Au Chili, le milliardaire Piñera revient aux affaires (François-Xavier Gomez/ Libération)
Dimanche 17 décembre, les électeurs chiliens ont confié un mandat de quatre années supplémentaires au richissime Sebastián Piñera, qui a déjà gouverné le Chili entre 2010 et 2014. Sa nette victoire (54,6% des voix contre 45,4%) sur le candidat de gauche, Alejandro Guillier, accentue le virage à droite constaté en Amérique latine depuis 2015.
«Au premier tour, nous avons obtenu moins de votes qu’attendu, et au second tour plus que prévu», s’est réjoui le leader conservateur, dans une allocution prononcée, de façon surprenante, au côté de son rival, qui a promis de diriger «une opposition constructive». Sebastián Piñera, 68 ans, est l’un des hommes les plus riches du Chili, pays qui constitue depuis les années 90 un pôle de stabilité politique et de dynamisme économique dans la région. Le magazine nord-américain Forbes estime sa fortune à 2,3 milliards d’euros. Il a été propriétaire d’une chaîne de télévision, du club de football Colo Colo, et de la compagnie aérienne LAN. En arrivant au pouvoir, en 2010, il avait revendu à contrecœur, et en traînant les pieds, ces trois fleurons de son empire.
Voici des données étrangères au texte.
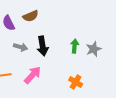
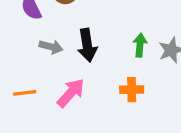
orange cross: (76, 82) -> (132, 90), moved, turned -32

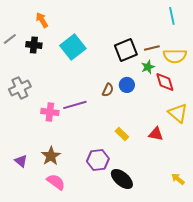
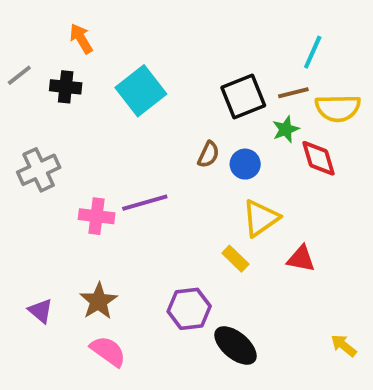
cyan line: (172, 16) -> (313, 52), moved, turned 36
brown semicircle: (108, 90) -> (208, 154), moved
yellow triangle: (178, 113) -> (261, 218), moved, turned 45

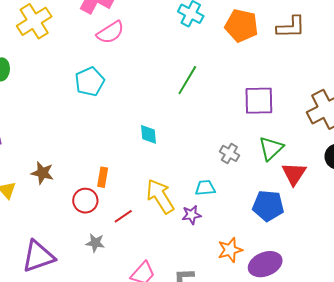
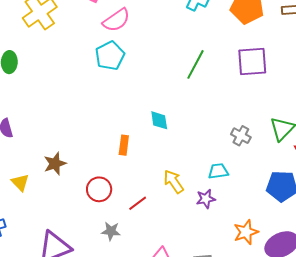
cyan pentagon: (90, 82) -> (110, 56), moved
purple square: (259, 101) -> (252, 62), moved
brown star: (42, 173) -> (55, 164), turned -30
orange rectangle: (103, 177) -> (124, 145), moved
yellow arrow: (160, 196) -> (174, 182), size x0.7

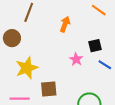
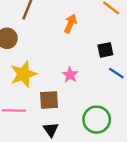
pink star: (76, 59) -> (70, 75), moved

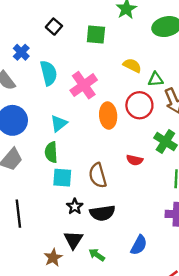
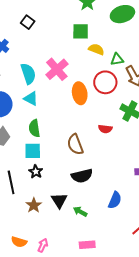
green square: (96, 35) -> (81, 31), moved
cyan semicircle: (49, 73) -> (28, 74), moved
cyan triangle: (59, 123) -> (31, 99), moved, turned -49
cyan square: (62, 178) -> (33, 151), moved
black star: (75, 206) -> (36, 172), moved
brown star: (53, 258) -> (34, 205), moved

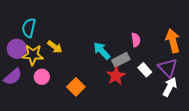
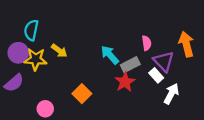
purple triangle: (168, 68) -> (164, 61), moved
pink circle: (42, 77) -> (45, 109), moved
white arrow: (170, 87) -> (171, 94), moved

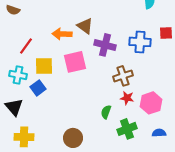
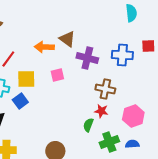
pink square: (75, 62) -> (57, 75), size x0.6
brown cross: (123, 76) -> (105, 89), turned 30
red star: (127, 98) -> (101, 111), moved
blue semicircle: (159, 133) -> (132, 144), moved

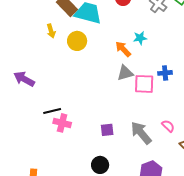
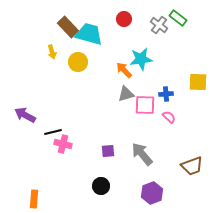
cyan star: (140, 38) -> (141, 59), size x1.6
purple arrow: (24, 79) -> (25, 115), moved
pink semicircle: (168, 126) -> (169, 117), moved

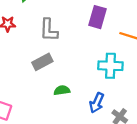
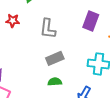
gray rectangle: (42, 62) -> (55, 58), moved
Risque de recul sur les libertés acquises
Cet hyperactif, qui assure ne dormir que cinq heures par nuit, se dit passionné d’histoire et grand lecteur. Parmi ses soutiens (et amis) figure l’Hispano-Péruvien Mario Vargas Llosa, prix Nobel de littérature. Mais Piñera est aussi célèbre pour ses gaffes. Lors de l’entre-deux-tours, il avait affirmé que nombre de cas d’enfants transgenres «se corrigent avec l’âge», soulevant un tollé. En juin, une plaisanterie sexiste avait provoqué une tempête politique. Dans un meeting, il avait lancé : «Je vous propose un petit jeu, les femmes se jettent au sol et font les mortes, et nous les hommes nous jetons sur elles et faisons les vivants.» «Plaisanter avec le viol, c’est mépriser toutes les femmes», avait riposté la présidente Michelle Bachelet. Un tel profil inquiète par le risque de recul sur les libertés acquises. La socialiste Michelle Bachelet a imposé, dans une société réputée conservatrice, une série de réformes progressistes, dont l’adoption du mariage homosexuel et une dépénalisation (certes limitée) de l’avortement, auparavant totalement interdit. Un test pour le nouveau président, qui entrera en fonction le 18 mars, sera la réforme de la loi dite Zamudio, un texte contre les discriminations. Il porte le nom officieux de Daniel Zamudio, 24 ans, dont le brutal assassinat homophobe avait commotionné la société chilienne en 2012. La loi, jugée trop timide et peu employée, doit être renforcée.
Émergence d’une force de gauche alternative
D’autres réformes sont en discussion, comme celle des retraites, très inégalitaires, ou encore la gratuité de l’éducation, éternel écueil sur lequel ont buté tous les gouvernements depuis le retour de la démocratie. Avec des universités parmi les plus chères d’Amérique latine, les revendications des étudiants ont rythmé la vie politique du pays, et le mouvement a fait émerger une force politique représentée lors de la présidentielle par Beatriz Sánchez, candidate de la coalition de gauche alternative Frente Amplio («Front large»). Son score à plus de 20% a été le fait majeur du premier tour de l’élection.
Le vainqueur de dimanche n’aura cependant pas de majorité au Parlement. Les législatives, organisées lors du premier tour et pour la première fois à la proportionnelle, ont laissé un paysage fragmenté dans les deux chambres. Le futur locataire du palais de La Moneda aura besoin de nouer des alliances avec les autres forces politiques. Le successeur de Michelle Bachelet aura en revanche l’économie avec lui. Après quatre années de croissance ralentie à 1,8% en moyenne, le PIB grimpera de 2,8% en 2018, selon la Cepal, commission économique de l’ONU pour l’Amérique latine.
Cette victoire marque la fin d’un cycle pour une grande partie de la gauche latino-américaine: l’Argentine avec Mauricio Macri, le Brésil avec Michel Temer, le Pérou avec Pedro Pablo Kuczynski, ont désormais des présidents conservateurs.